Friday, March 7, 2014

Book Review: The Apocalypse Codex

Charles Stross
2012
Awards: Locus
Rating: ★ ★ ★ ★ –

The Apocalypse Codex is a story told by Bob Howard, who is a field agent for the British intelligence services. Except instead of being a nice, normal spy for something like MI-5 or MI-6, Bob is an agent for the Laundry, the agency that protects the United Kingdom (and, often, the rest of humanity as well) from demons, zombies, evil entities from parallel dimensions, and other soul-sucking creatures.

The Laundry is so secret that absolutely no one outside of it even knows it exists. They use spells and wards and charms in combination with top-of-the-line hacker technology to make sure it stays that way. And if you stumble upon it by accident somehow, and become aware of it, you are drafted into it. Forever.

Bob is a funny character. In some ways he’s relatively hapless. He’s definitely not a powerful or experienced magician. He has little patience for actually reading his briefing material and has a tendency to plunge into situations that are way above his head. But he is also 100% loyal to the service and never abandons his allies in the field. He also has, thanks to accidents that happened during previous cases, a growing ability in creating magic containment fields and in sensing otherworldly presences with his third eye. His superiors generally like him, and seem to be grooming him for something big—which Bob fervently hopes is not a stultifying promotion to a desk job in middle management.

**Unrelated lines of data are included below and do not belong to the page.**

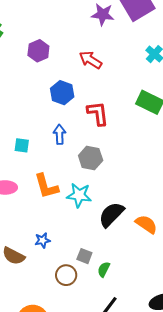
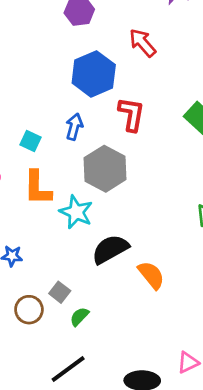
blue hexagon: (62, 93) -> (94, 74), size x1.4
cyan square: (22, 145) -> (30, 141), moved
gray hexagon: (91, 158) -> (105, 169), size x1.4

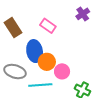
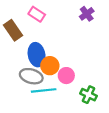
pink rectangle: (48, 26) -> (37, 14), moved
gray ellipse: (15, 72) -> (31, 76), moved

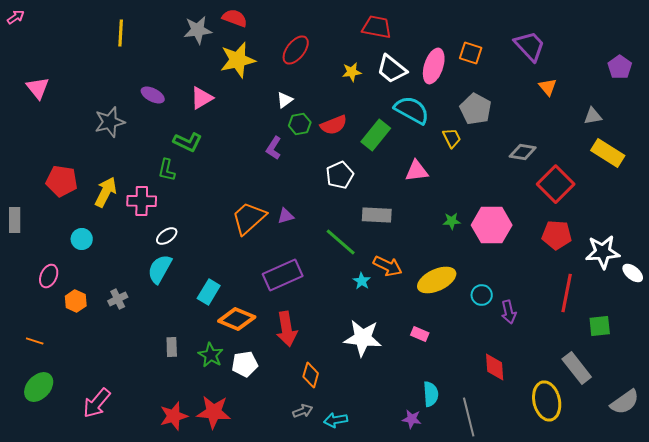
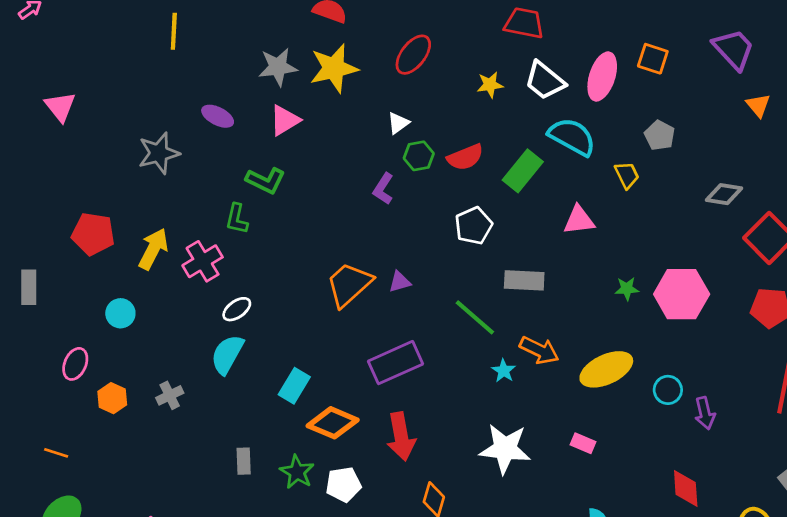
gray star: (198, 30) -> (278, 67), moved
gray pentagon: (476, 109) -> (660, 135), size x0.7
pink cross: (142, 201) -> (203, 261), turned -32

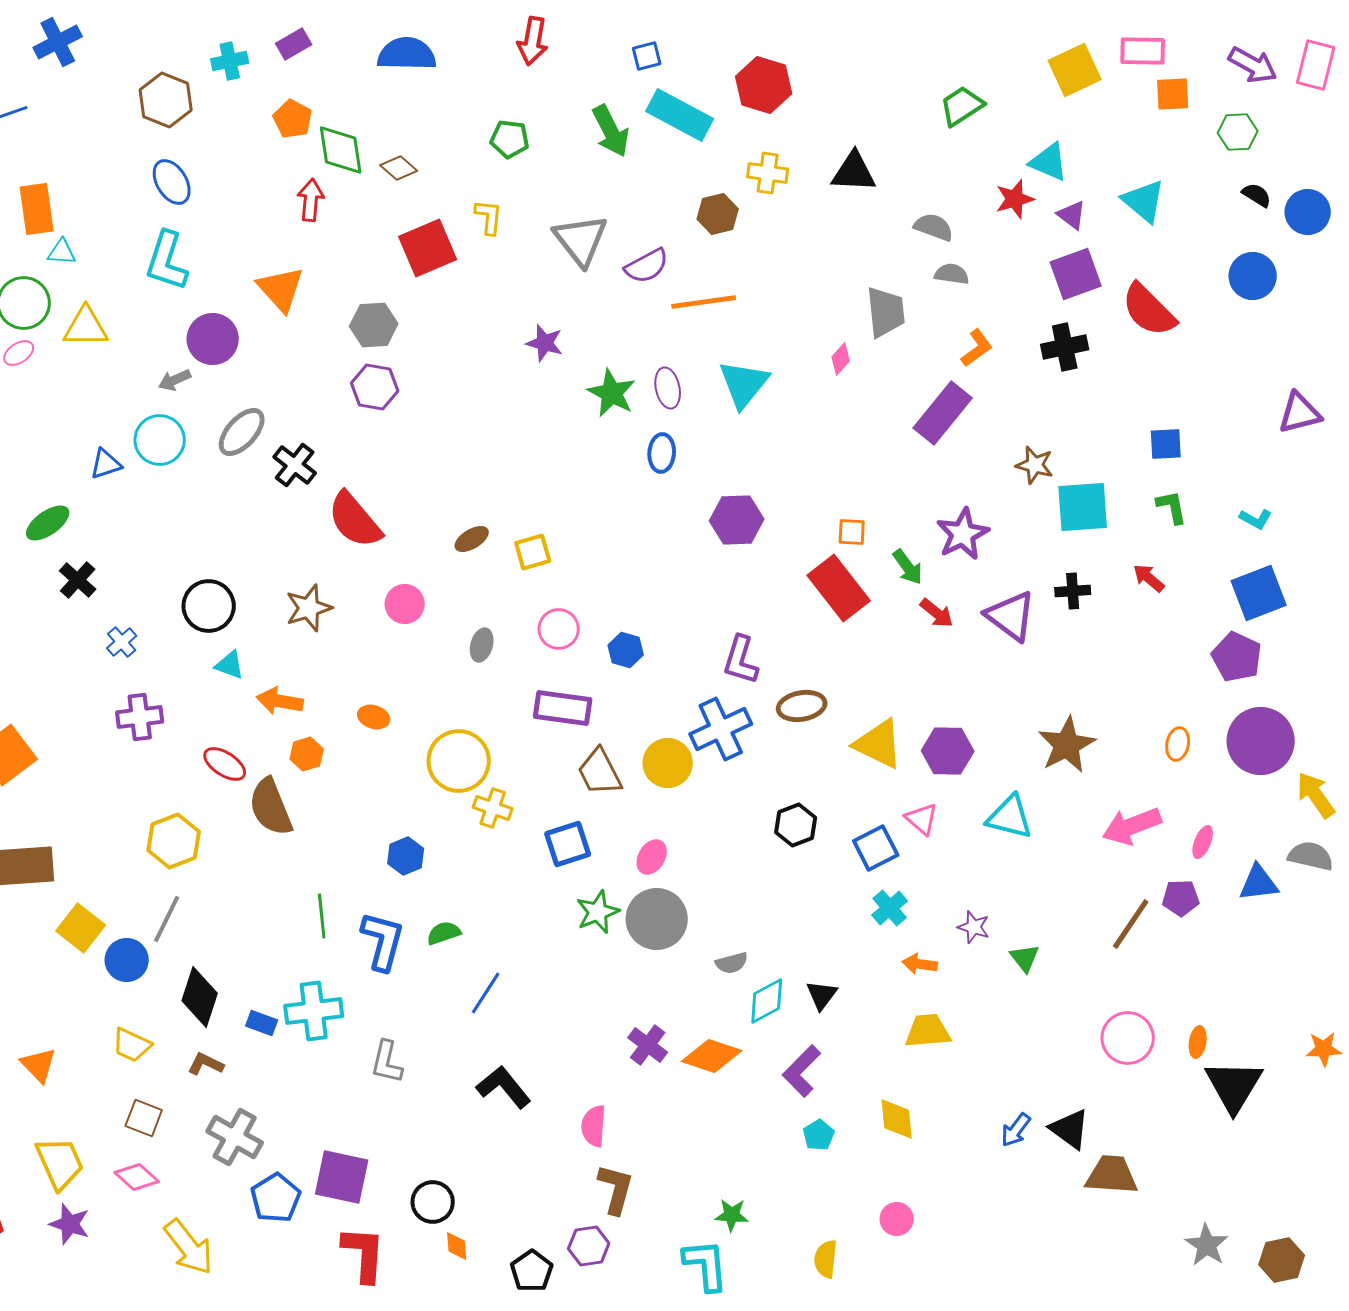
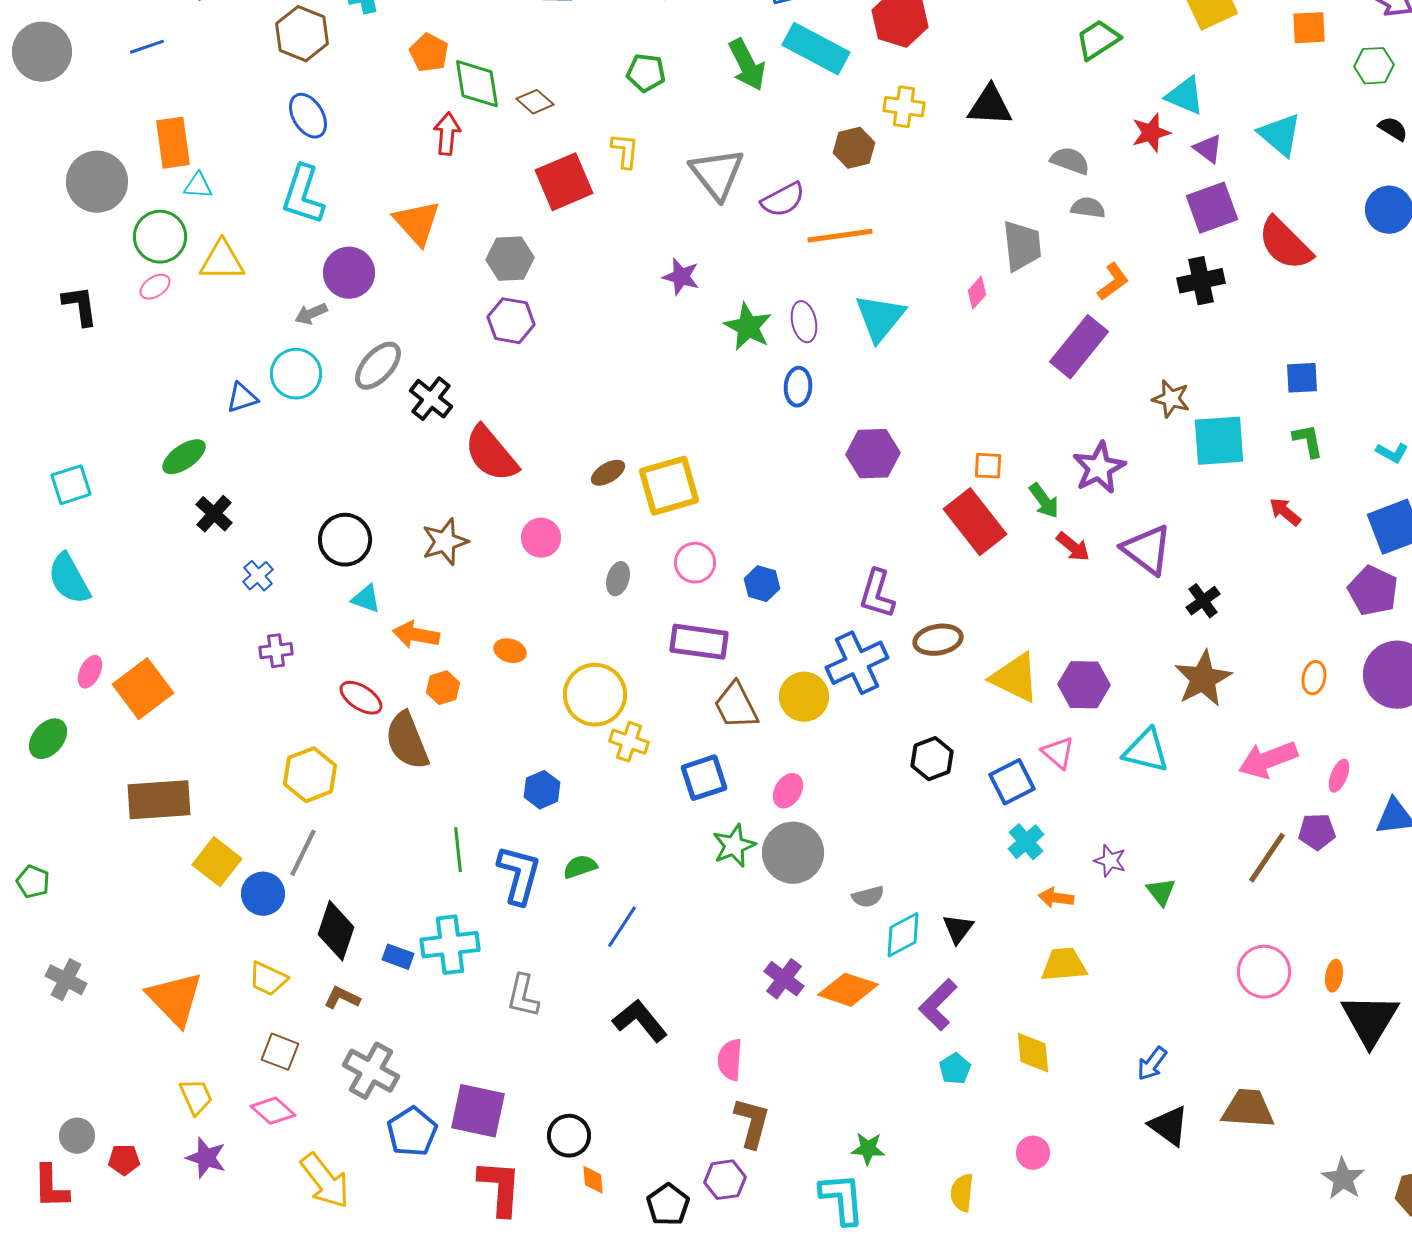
yellow square: (533, 552) -> (669, 486), size x1.6
black cross: (1073, 591) -> (1203, 601), moved, turned -32
purple cross: (140, 717) -> (276, 651), size x0.7
orange triangle: (39, 1065) -> (175, 999), size x1.6
black triangle: (1070, 1129) -> (1169, 1126), moved
yellow trapezoid: (60, 1163) -> (196, 1097), size x0.7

At the beginning of the Apocalypse Codex, Bob is assigned by his office to follow up on the activities of two “external assets,” Persephone Hazard and Johnny McTavish, who are something like independent contractors. Persephone and Johnny have been investigating an American evangelical preacher named Ray Schiller who seems to be quite rapidly building up an international cult following.

Schiller is, of course, actually possessed by an alien parasite that is using his body to lead a black magic movement that wants to sacrifice tens of millions of innocent people in a rite designed to awaken the Sleeper under the Pyramid, a horrifyingly evil and powerful Lovecraftian pseudo-deity.

It’s up to Bob, Persephone, and Johnny to stop Schiller from succeeding. Luckily, Bob's “external assets” are no newbies to this sort of work; Persephone is a powerful witch and Johnny is an elder in an extremely ancient and irregular church. But Schiller still leads the three of them on a dangerous and hair-raising chase across England and the central United States, as well as other dimensions and universes, all, of course, with the fate of humanity at stake.

The book is really a fun romp. It’s a combination of genres: espionage, modern hacker tech, and gothic horror. Stross makes references to all sorts of science fiction and horror classics, from Lovecraft, Lord of the Rings, and Star Trek to Buffy the Vampire Slayer, Stephen King, and Men in Black. And the references are overt: homages used consciously with love and respect, not stolen, or done with any sense of trying to one-up those who came before.

And Stross writes a bit like Douglas Adams: every sentence is dense with funny descriptions, rolling action, and very Britishly witty subuordinate clauses. I could imagine that the style could theoretically get tiresome after a while, but the story is short enough that that doesn’t happen.